Deshalb solidarisiere ich mich mit denen, die nicht so viel Glück hatten: Die Herausforderung des Linksseins besteht darin, in einer Gesellschaft, die das Individuum in den Mittelpunkt stellt, die gemeinsame Bedürfnisse zu erkennen und zu behandeln, die alle Menschen gleich welcher sozialen Herkunft verbindet: Bildung, Gesundheitsversorgung und eine sozialen Absicherung für Erwerbslose und für das Alter.

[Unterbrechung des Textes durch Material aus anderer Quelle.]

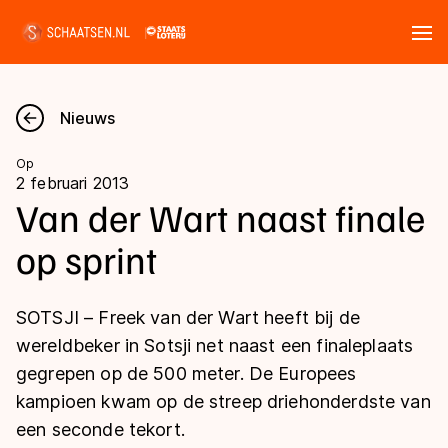
Tickets
Zoeken
Nieuws
Nieuws
Op
2 februari 2013
Kalender
Van der Wart naast finale
op sprint
Disciplines
Marathon
Uitslagen
SOTSJI – Freek van der Wart heeft bij de
Langebaan
wereldbeker in Sotsji net naast een finaleplaats
Langebaan
gegrepen op de 500 meter. De Europees
Shorttrack
Tijden & historie
kampioen kwam op de streep driehonderdste van
Shorttrack
Inlineskaten
een seconde tekort.
Ranglijsten Langebaan
Marathon
Kunstschaatsen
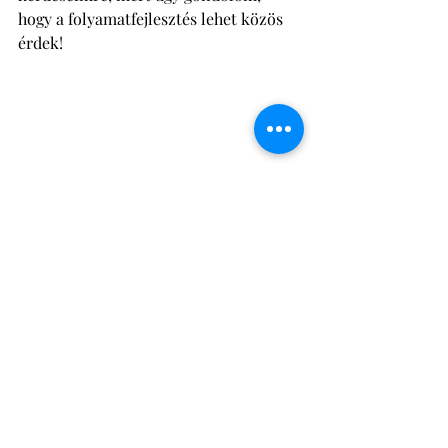
hogy a folyamatfejlesztés lehet közös 
érdek! 
#folyamatfejlesztés
#processimprovement
#küldetés
#motiváció
#amiértérdemes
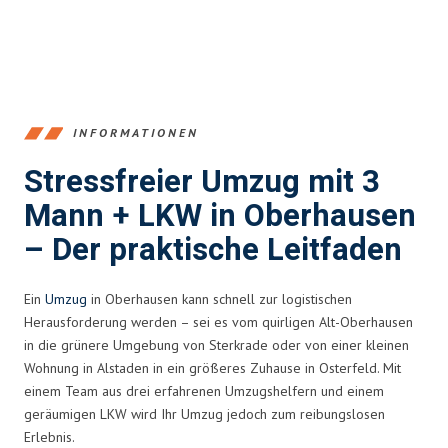
INFORMATIONEN
Stressfreier Umzug mit 3
Mann + LKW in Oberhausen
– Der praktische Leitfaden
Ein
Umzug
in Oberhausen kann schnell zur logistischen
Herausforderung werden – sei es vom quirligen Alt-Oberhausen
in die grünere Umgebung von Sterkrade oder von einer kleinen
Wohnung in Alstaden in ein größeres Zuhause in Osterfeld. Mit
einem Team aus drei erfahrenen Umzugshelfern und einem
geräumigen LKW wird Ihr Umzug jedoch zum reibungslosen
Erlebnis.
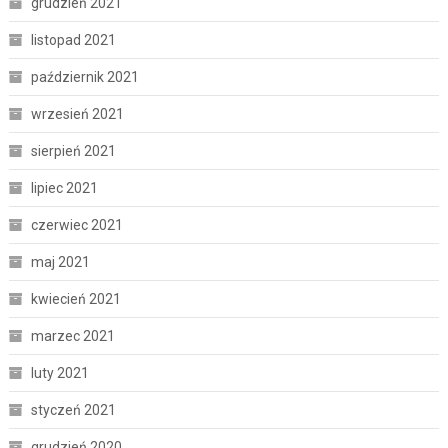
grudzień 2021
listopad 2021
październik 2021
wrzesień 2021
sierpień 2021
lipiec 2021
czerwiec 2021
maj 2021
kwiecień 2021
marzec 2021
luty 2021
styczeń 2021
grudzień 2020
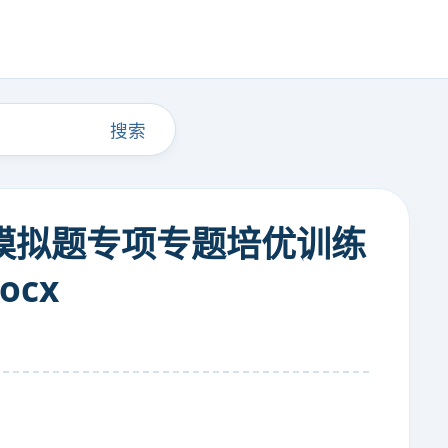
搜索
题模拟题专项专题培优训练
cx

Auch wenn es in meiner Lage vielleicht das Beste wäre, mich dafür einzusetzen, in einem Modell der individuellen Vorsorge aus privater Krankenversicherung und Riesterrente zu leben – ich tue es nicht. Denn ich möchte die gut dokumentierten Auswirkungen auf andere in Form von Zweiklassenmedizin und Altersarmut nicht mittragen.

Ohne Staat geht es nicht

Um diese Probleme zu lösen, brauchen wir den Staat. Gegen jede Form von Herrschaft zu sein, ist nicht meins, mit dem ACAB, das die Hauswand ziert, kann ich nichts anfangen. Denn nur der Staat kann kann meine Ideen für gesellschaftliche Veränderung anstoßen. Nur er kann nützliche Dinge wie Antidiskriminierungsgesetze und den Mindestlohn einführen.

In einer Partei bin ich noch nicht. Aber nicht, weil ich, klassisch links, gegen Hierarchien wäre oder es lieber basisdemokratischer hätte. Ich kann mich einfach nicht entscheiden. In Deutschland ist die Auswahl im linken Spektrum so groß wie beim Ritter-Sport-Regal im Supermarkt.

Meine Eltern waren Mitglieder bei den Sozialdemokraten, aber in der SPD sein erscheint mir wie eine vorprogrammierte Enttäuschung. Da hat man hohe linke Ideale und versucht sie zu verwirklichen, und dann kommt sie mit dem Tarifeinheitsgesetz und beschneidet die Rechte kleiner Gewerkschaften.

Dann natürlich die Linke, wenn auch mit Imageproblem aufgrund ihrer zweifelhaften Vergangenheit und einem Hang zum Populismus, und die Grünen, immerhin ein steter Quell linken Gedankenguts, sogar mit Regierungsperspektive. Ironischerweise qualifiziert sich sogar die CDU als "Linke wider Willen" – hat sie sich doch der Forderung nach dem Atomausstieg und gar dem Mindestlohn angeschlossen.

Bis ich mich für eine Partei entschieden habe, gehe ich bei jeder Gelegenheit die linke Abzweigung des Weges: Bei Wahlen suche ich mir die Partei aus, deren Wahlprogramm das gesamtgesellschaftliche Wirken am besten im Blick hat. Und wenn die Notunterkunft in meiner Gegend nach Helfern sucht, gehe ich mithelfen. Denn auch als einzelner Faden hält man die Gesellschaft zusammen.